*** SUPPLIED RECORDS ***

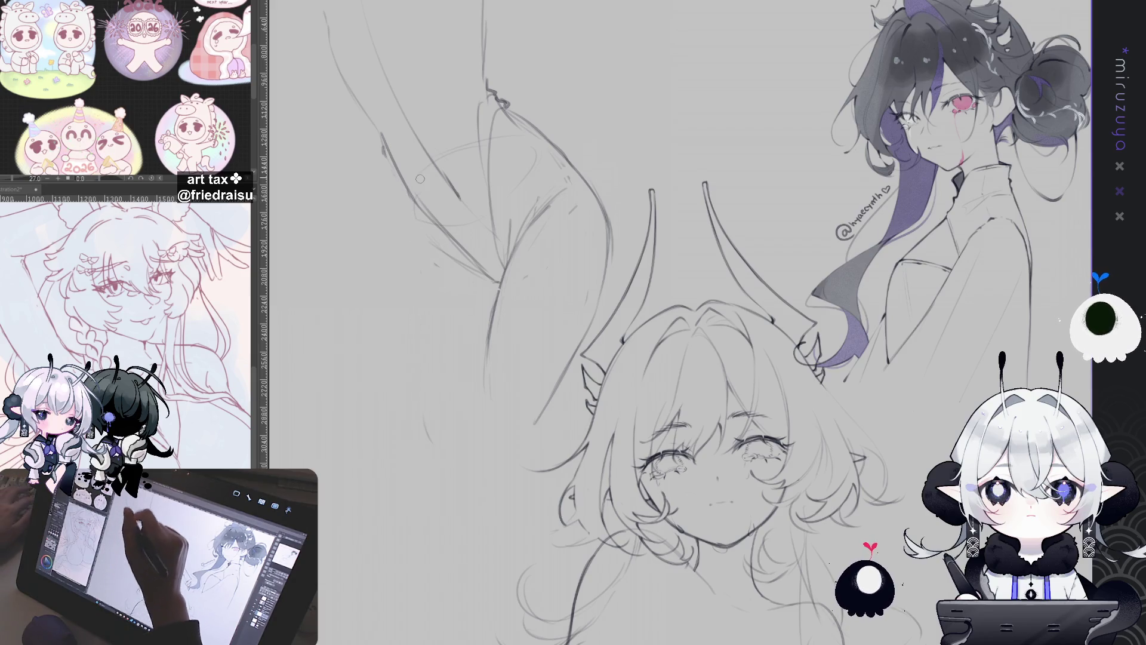
left_click_drag(397, 173, 411, 209)
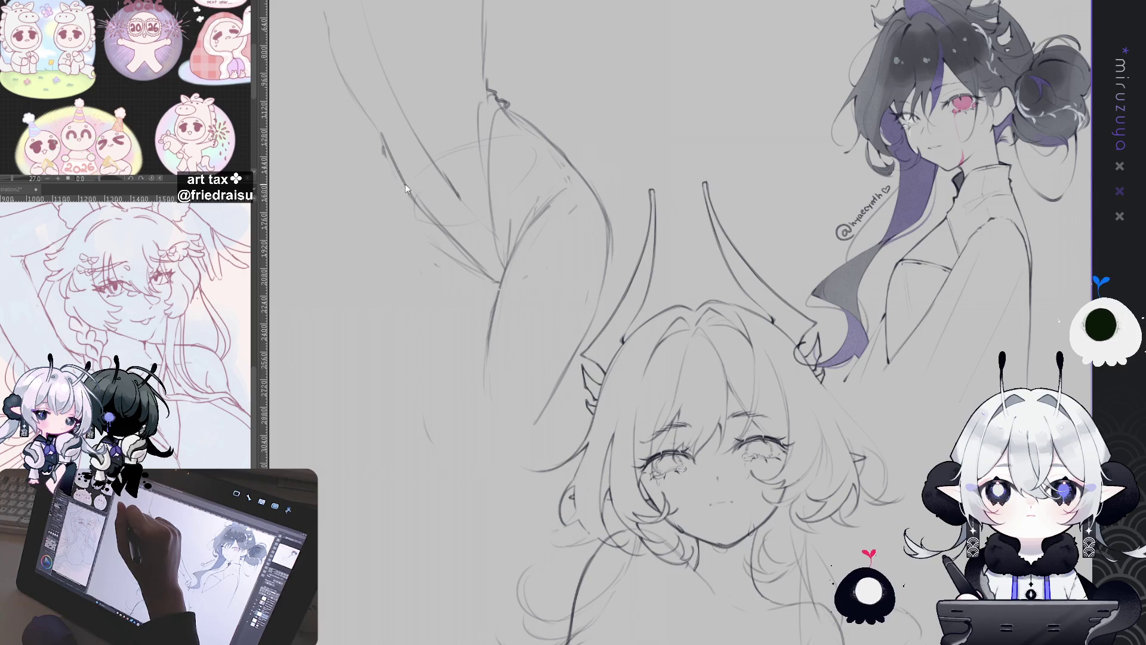
key("ctrl+z")
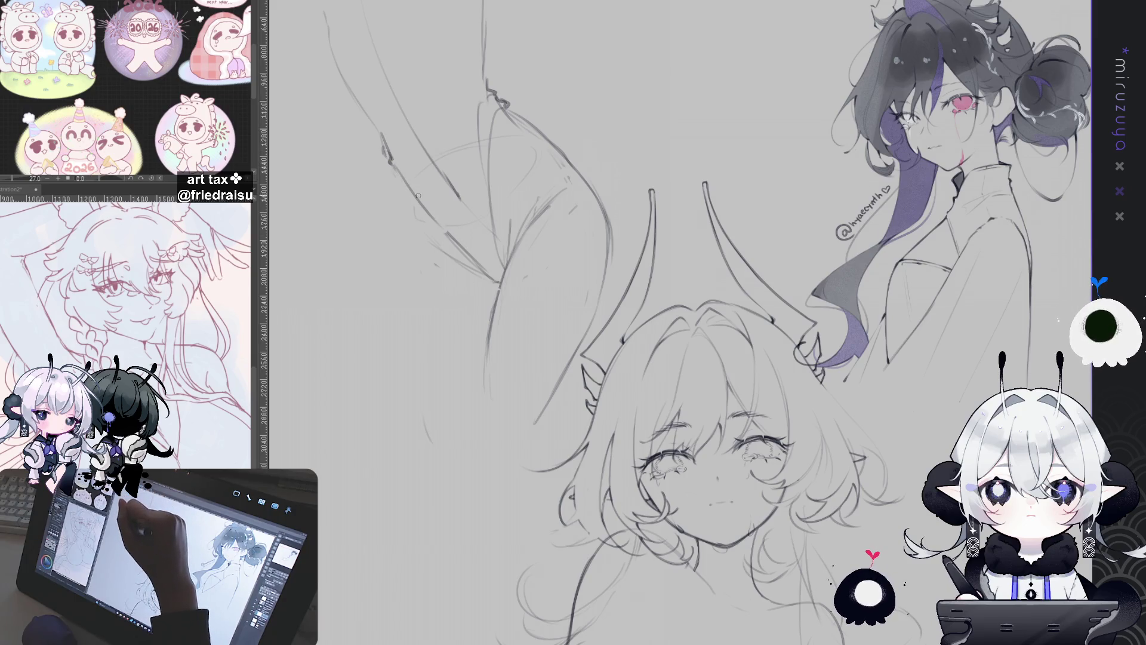
Trace a long line along the raised arm and add lines running down beneath it
left_click_drag(390, 160, 459, 248)
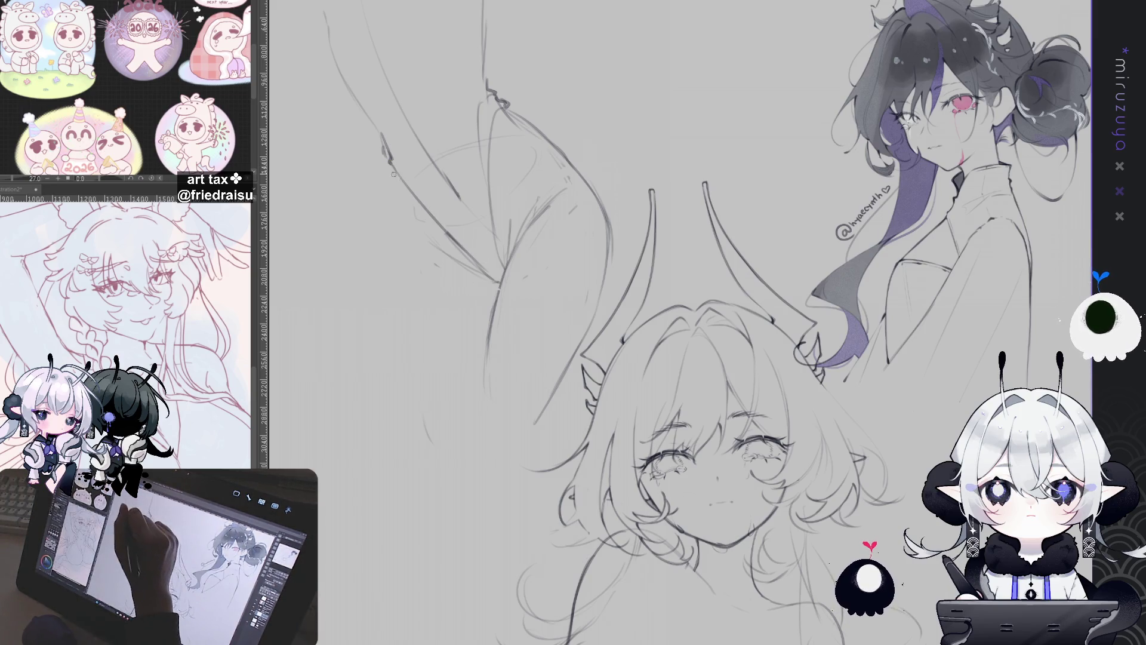
left_click_drag(389, 167, 396, 194)
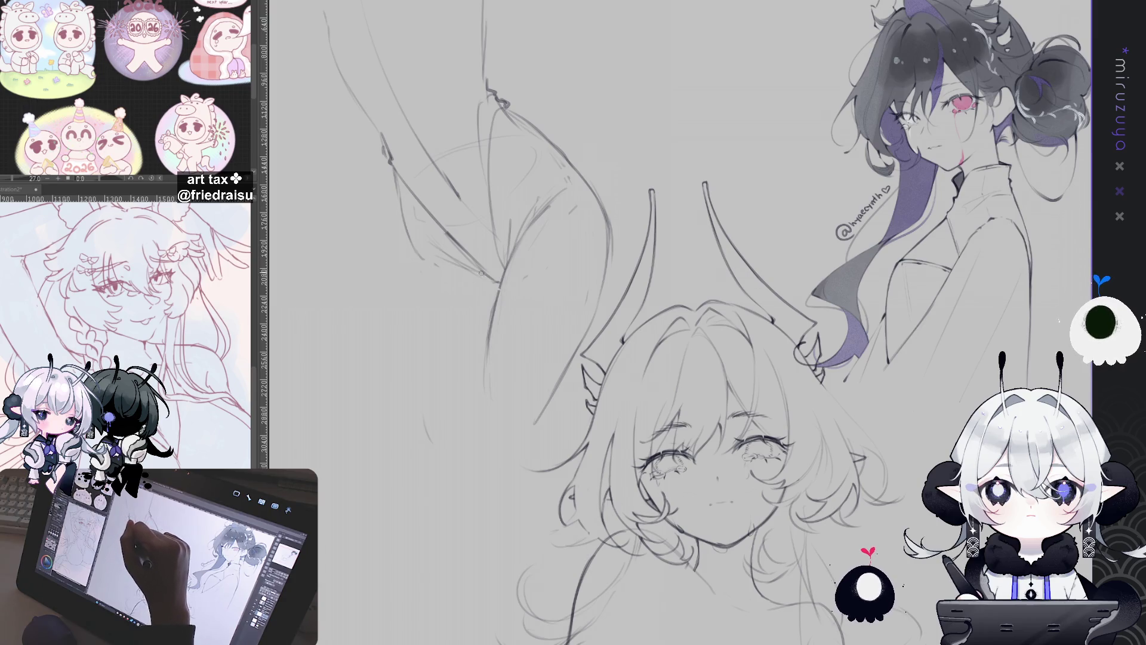
left_click_drag(421, 255, 476, 275)
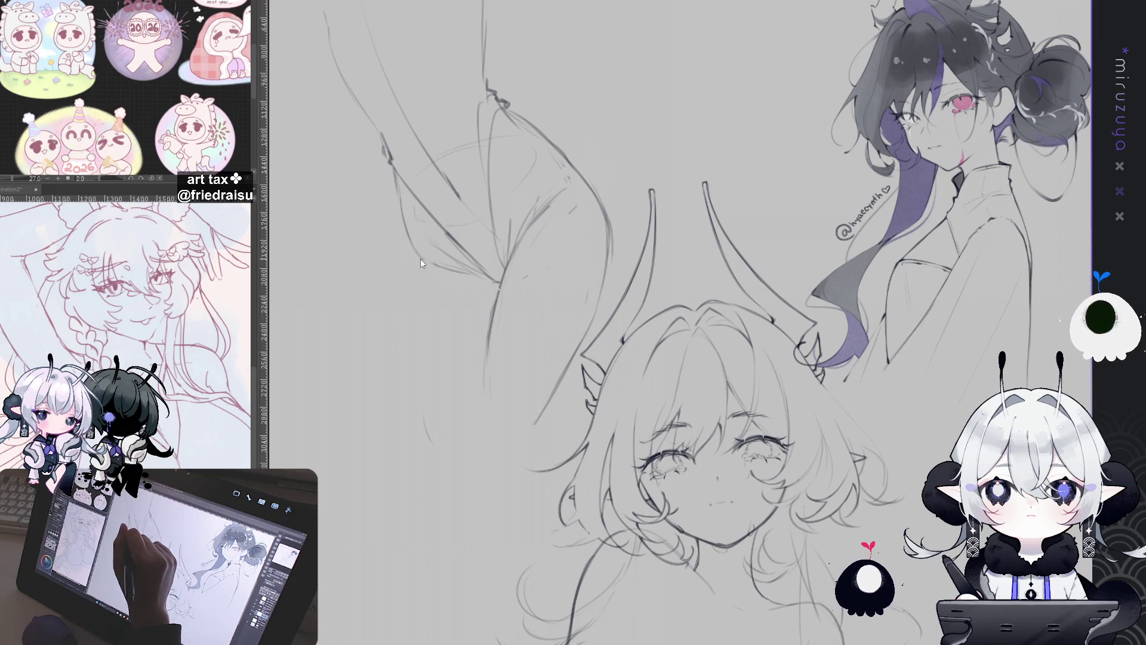
left_click_drag(422, 270, 423, 354)
key("ctrl+z")
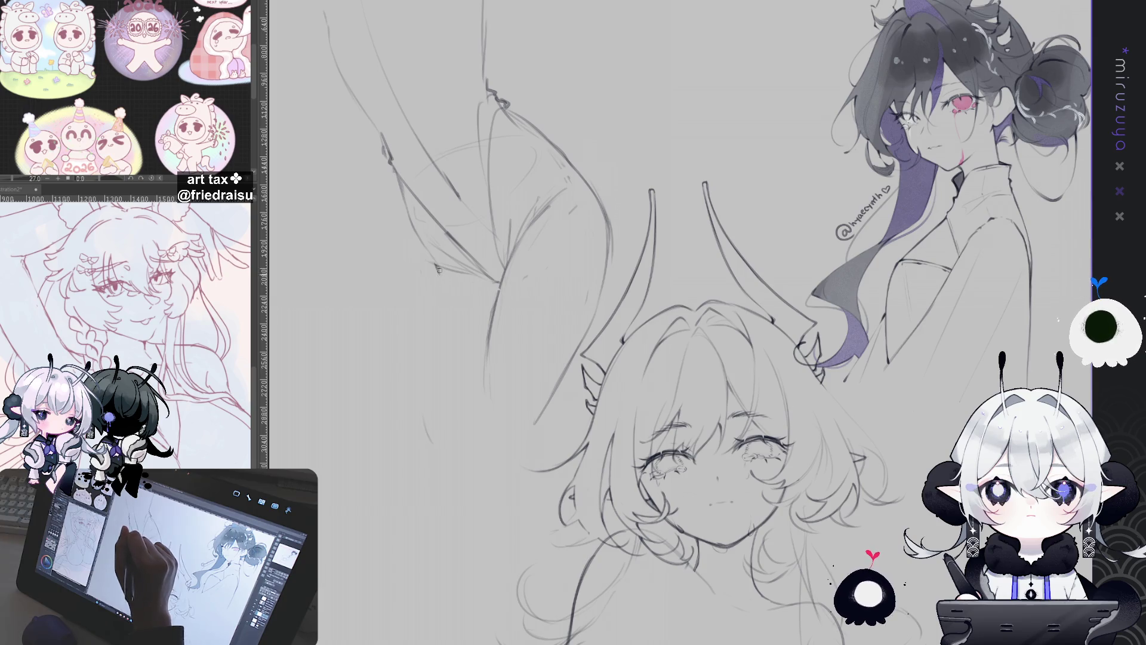
left_click_drag(439, 263, 428, 341)
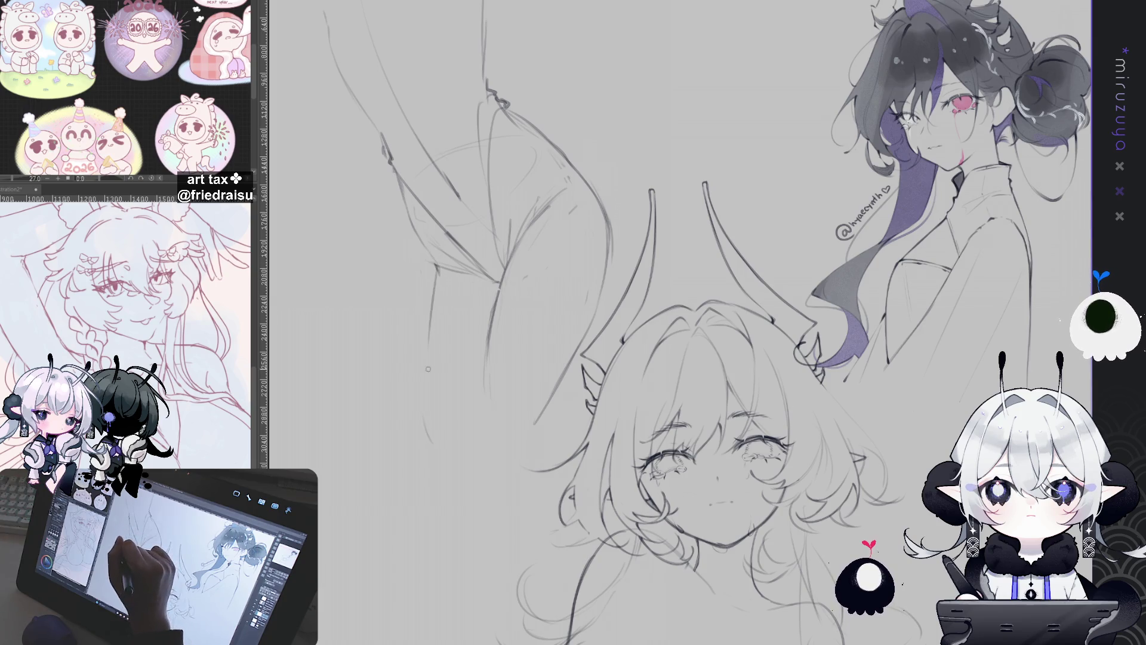
scroll(692, 126, "up", 3)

*** End of SUPPLIED RECORDS ***

§ **WHAT YOU WILL DO**: Print every record above exactly, with no pictures.

§ **ANSWER SPACE**:
left_click_drag(397, 173, 411, 209)
key("ctrl+z")
Trace a long line along the raised arm and add lines running down beneath it
left_click_drag(390, 160, 459, 248)
left_click_drag(389, 167, 396, 194)
left_click_drag(421, 255, 476, 275)
left_click_drag(422, 270, 423, 354)
key("ctrl+z")
left_click_drag(439, 263, 428, 341)
scroll(692, 126, "up", 3)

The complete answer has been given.